◆ ASSIGNMENT: Scan the listing below for lines with "CrtYd" in them. Give their number and nothing more.

*** DATA IN THIS EXERCISE Section Begins ***

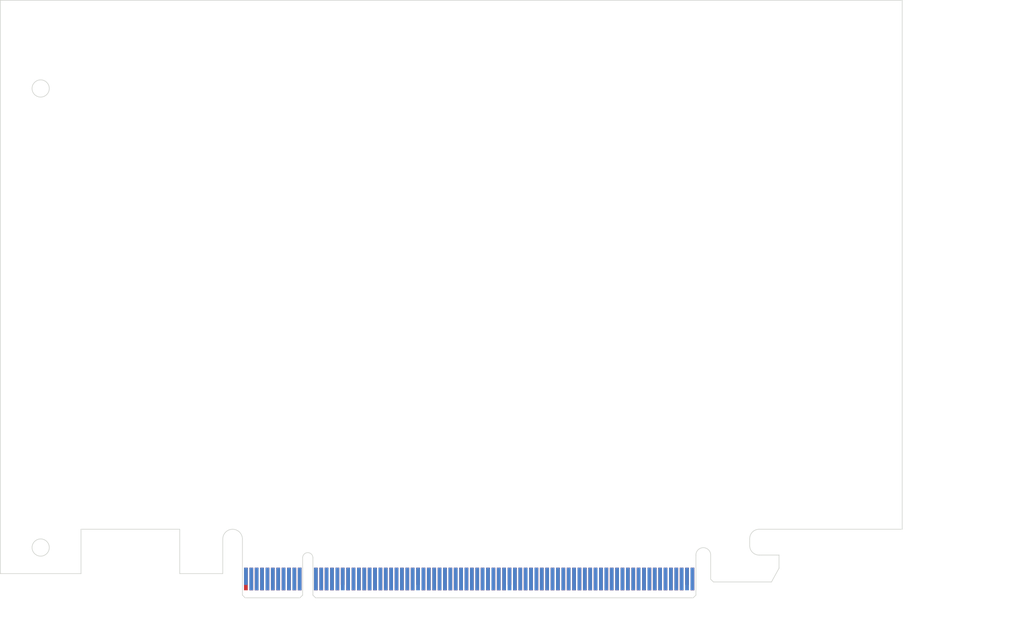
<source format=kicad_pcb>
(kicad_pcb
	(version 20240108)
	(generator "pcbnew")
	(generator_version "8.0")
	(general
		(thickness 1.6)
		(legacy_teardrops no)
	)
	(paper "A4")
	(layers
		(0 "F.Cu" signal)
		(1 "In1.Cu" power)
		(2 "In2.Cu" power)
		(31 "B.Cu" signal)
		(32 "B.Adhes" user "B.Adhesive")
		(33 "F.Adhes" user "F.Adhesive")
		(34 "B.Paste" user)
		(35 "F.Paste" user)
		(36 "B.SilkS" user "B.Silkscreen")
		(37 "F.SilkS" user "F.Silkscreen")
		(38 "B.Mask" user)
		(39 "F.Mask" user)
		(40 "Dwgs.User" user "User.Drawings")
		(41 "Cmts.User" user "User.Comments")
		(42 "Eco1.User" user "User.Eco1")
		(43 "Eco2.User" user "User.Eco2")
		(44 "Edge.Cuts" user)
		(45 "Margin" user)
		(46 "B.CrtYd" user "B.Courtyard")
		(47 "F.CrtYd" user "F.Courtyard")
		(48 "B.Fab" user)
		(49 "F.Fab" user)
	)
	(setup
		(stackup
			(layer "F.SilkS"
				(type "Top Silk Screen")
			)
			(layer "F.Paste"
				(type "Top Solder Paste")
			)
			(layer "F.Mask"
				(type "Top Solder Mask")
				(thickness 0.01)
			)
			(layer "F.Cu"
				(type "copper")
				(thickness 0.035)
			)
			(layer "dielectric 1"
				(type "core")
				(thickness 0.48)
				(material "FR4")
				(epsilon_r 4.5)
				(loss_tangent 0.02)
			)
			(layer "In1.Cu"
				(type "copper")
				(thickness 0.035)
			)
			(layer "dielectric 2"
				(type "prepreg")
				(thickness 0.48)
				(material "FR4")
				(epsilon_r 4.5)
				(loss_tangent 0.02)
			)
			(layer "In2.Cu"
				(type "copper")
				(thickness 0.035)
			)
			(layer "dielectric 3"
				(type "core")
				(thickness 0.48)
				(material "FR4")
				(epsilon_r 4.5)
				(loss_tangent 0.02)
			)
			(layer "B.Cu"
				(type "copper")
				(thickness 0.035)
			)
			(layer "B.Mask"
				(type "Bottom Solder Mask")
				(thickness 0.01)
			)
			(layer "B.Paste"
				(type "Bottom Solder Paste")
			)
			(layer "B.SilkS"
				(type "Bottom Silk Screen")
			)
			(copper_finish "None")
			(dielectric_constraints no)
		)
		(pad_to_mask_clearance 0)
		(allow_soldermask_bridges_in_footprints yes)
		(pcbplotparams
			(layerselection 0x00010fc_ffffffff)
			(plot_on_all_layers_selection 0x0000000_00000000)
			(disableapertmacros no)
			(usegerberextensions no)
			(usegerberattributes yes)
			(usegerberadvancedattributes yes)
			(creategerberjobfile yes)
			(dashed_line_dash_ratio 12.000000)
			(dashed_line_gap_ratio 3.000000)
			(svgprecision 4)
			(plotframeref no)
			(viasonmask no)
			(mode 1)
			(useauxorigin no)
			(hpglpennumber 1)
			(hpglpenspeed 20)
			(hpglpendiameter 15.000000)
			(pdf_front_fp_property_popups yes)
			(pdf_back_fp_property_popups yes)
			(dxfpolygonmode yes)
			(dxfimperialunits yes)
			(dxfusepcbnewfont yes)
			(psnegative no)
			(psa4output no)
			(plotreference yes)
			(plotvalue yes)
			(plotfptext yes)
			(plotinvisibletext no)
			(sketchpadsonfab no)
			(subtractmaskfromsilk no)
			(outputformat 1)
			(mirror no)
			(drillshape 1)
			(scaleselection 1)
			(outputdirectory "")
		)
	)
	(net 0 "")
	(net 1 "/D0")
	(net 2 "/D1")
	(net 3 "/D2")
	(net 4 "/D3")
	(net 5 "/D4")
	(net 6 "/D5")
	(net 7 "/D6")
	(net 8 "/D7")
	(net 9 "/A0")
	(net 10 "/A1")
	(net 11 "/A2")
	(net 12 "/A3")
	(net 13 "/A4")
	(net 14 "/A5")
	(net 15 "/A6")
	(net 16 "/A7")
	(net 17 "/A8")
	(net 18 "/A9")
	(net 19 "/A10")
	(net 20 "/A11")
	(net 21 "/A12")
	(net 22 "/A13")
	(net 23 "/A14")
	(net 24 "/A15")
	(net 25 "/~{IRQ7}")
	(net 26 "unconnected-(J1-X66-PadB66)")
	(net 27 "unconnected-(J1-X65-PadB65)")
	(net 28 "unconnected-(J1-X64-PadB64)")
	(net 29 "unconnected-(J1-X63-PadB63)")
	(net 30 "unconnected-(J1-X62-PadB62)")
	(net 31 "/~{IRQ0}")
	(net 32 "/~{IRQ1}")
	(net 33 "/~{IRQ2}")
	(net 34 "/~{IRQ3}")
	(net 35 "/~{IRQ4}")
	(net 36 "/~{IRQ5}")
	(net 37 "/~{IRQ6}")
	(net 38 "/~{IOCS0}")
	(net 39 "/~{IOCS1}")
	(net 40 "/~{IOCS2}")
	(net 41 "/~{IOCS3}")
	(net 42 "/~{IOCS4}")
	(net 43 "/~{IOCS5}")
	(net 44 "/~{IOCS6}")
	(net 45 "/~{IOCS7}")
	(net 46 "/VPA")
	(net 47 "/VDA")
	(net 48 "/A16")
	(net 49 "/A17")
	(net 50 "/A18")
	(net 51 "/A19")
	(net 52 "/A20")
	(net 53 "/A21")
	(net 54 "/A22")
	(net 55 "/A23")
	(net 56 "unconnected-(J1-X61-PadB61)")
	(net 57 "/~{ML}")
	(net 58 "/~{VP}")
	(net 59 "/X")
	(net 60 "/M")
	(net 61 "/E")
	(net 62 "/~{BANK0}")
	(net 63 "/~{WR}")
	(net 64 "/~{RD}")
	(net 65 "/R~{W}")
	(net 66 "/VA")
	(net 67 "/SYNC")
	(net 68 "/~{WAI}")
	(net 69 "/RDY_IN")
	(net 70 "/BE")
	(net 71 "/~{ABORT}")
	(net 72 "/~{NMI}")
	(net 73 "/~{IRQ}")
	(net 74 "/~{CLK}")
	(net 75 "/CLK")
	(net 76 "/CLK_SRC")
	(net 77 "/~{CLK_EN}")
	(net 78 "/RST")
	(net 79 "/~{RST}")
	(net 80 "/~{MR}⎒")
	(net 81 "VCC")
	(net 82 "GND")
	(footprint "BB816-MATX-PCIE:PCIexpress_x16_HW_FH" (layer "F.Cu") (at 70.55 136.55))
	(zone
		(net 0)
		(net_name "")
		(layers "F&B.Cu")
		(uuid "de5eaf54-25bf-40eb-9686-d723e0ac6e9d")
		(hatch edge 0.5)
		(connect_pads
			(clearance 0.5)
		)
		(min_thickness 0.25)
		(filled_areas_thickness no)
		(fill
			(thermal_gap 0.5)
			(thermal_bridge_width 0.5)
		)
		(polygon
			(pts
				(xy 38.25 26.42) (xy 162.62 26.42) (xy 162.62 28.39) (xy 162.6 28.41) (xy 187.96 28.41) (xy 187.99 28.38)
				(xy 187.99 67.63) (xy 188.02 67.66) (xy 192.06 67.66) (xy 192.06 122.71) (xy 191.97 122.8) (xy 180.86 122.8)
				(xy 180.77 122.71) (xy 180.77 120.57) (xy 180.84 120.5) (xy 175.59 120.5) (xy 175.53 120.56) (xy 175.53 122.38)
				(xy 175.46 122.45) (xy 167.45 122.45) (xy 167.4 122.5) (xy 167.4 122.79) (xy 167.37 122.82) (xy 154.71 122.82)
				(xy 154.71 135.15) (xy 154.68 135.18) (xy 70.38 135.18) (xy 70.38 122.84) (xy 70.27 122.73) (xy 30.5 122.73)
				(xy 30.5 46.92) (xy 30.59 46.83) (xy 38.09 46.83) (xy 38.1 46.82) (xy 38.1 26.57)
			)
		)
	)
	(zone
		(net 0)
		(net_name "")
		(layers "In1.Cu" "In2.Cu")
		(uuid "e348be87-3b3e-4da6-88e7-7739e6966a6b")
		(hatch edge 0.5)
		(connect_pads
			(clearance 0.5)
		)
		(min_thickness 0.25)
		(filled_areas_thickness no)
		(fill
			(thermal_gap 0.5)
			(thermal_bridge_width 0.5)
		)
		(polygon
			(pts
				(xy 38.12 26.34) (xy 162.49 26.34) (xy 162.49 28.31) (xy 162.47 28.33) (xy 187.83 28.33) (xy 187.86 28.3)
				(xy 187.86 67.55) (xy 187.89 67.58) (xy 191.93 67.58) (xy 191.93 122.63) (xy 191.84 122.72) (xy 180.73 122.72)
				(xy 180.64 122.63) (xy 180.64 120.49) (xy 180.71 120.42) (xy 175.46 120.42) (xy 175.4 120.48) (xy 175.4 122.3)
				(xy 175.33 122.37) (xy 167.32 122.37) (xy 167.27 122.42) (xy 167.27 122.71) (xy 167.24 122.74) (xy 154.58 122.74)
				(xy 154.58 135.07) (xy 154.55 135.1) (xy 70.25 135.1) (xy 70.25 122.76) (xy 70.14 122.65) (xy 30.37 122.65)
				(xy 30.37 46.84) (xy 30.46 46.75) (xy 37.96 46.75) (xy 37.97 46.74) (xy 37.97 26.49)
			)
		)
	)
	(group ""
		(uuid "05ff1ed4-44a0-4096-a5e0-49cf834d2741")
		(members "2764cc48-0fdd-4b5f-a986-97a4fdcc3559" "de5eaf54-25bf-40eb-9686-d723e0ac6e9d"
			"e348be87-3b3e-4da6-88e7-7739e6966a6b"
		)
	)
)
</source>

*** DATA IN THIS EXERCISE Section Ends ***

◆ OUTPUT FOR THIS EXERCISE: 2